7 - Confession

68 21 1
                                    

"Namaku, Fukushiro Fuyuki!"

Fu...yu...ki?

Aku membeku di tempat. Gadis itu, tak salah lagi adalah Fuyuki. Gadis bersurai cokelat dan berlesung pipi layaknya Asaki. Tetapi dia berbeda, karena dia adalah cinta pertamaku.

"Umm... sensei? Boleh aku duduk?" tanyanya ragu.

"Ah? Eh, iya... duduklah." balasku terbata-bata, "Jangan terlambat lain kali. Aku memaafkanmu karena hari ini hari pertama."

"Oke, sensei!" serunya riang, kemudian berlari menuju tempat duduknya. Salah satu temannya menepuknya, dan dibalas dengan tawa kecil khasnya. Tak lama kemudian, mereka sedikit bergurau sebelum duduk rapi untuk mendengarkan pelajaranku.

"Baiklah... kita lanjutkan pelajarannya."

.

"Sensei, kau kenapa? Tidak enak badan?"

"Huh?" aku yang tengah melamun hanya melongo saat gadis berlesung pipi itu bertanya. Dia tertawa.

"Sensei, maaf aku membuyarkan lamunanmu... ahahaha." candanya, "Kau seharian ini terlihat aneh, sensei."

"O-oh, benarkah?" aku bertanya balik.

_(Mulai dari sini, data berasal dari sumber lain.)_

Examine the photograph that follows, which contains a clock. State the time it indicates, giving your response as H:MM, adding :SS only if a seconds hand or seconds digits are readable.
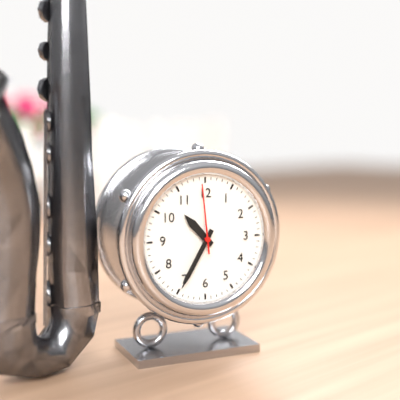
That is 10:35:59
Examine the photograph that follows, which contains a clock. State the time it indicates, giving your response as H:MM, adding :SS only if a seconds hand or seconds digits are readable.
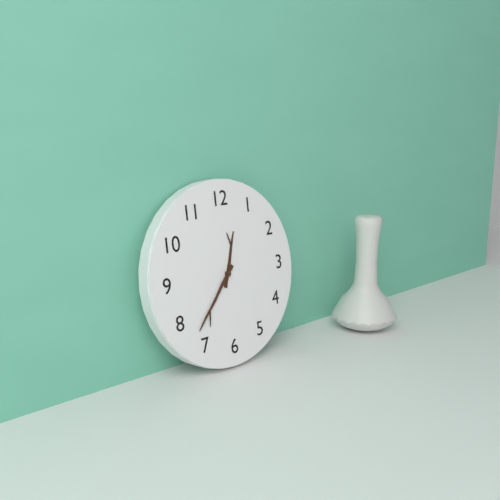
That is 12:37
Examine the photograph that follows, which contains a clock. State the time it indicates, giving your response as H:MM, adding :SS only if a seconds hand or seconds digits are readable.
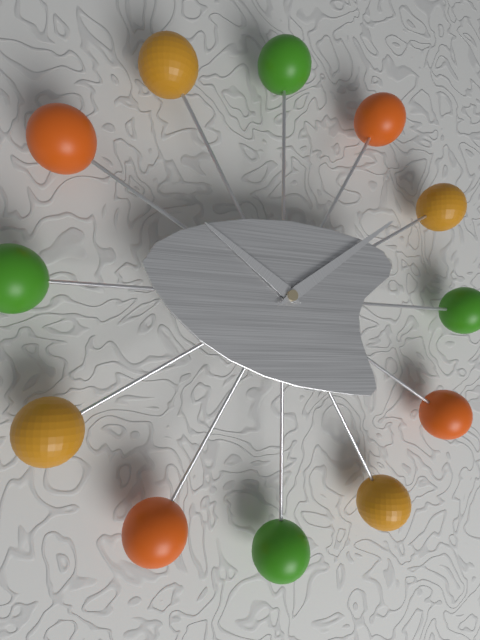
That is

Sungguh, rasanya aku ingin menangis dan memeluknya sekarang. Tetapi...

"Aku harus pergi sekarang." Lagi-lagi ia mengabaikanku. Mungkin saja ia tidak mau menjawab pertanyaanku. Cih, menyebalkan sekali.

"Namaku, Shiro."

Aku tersentak. Kukira ia tidak ingin menjawab pertanyaanku?

Ini mungkin hanya perasaanku saja, tapi sepertinya aku melihat senyumnya sekilas...

"Oh ya, satu lagi sebelum aku pergi." ucap Shiro sebelum menghilang dari hadapanku, "Jangan pernah bocorkan identitasmu pada siapapun."

"Hahhh?"

"Kalau kau tidak mau mendengarkanku dan membocorkan identitasmu... Kau akan mati."

"Eyy, sensei! Kau melamun lagi." celetuk Fuyuki, "Kau yakin kau tidak apa-apa?"

Seperti memiliki otak sendiri, tanganku bergerak mengelus kepala Fuyuki tanpa sadar.

"Tentu saja." jawabku, "Ini waktunya istirahat, lebih baik kau ke kantin. Lihat, Chouco-san dan Hibiki-san sudah menunggumu."

"Hahaha, tentu saja. Aku duluan, sensei!" pamitnya, seraya melambaikan tangan dan berlari menuju teman-temannya. Aku membalas lambaiannya, tersenyum sebisaku.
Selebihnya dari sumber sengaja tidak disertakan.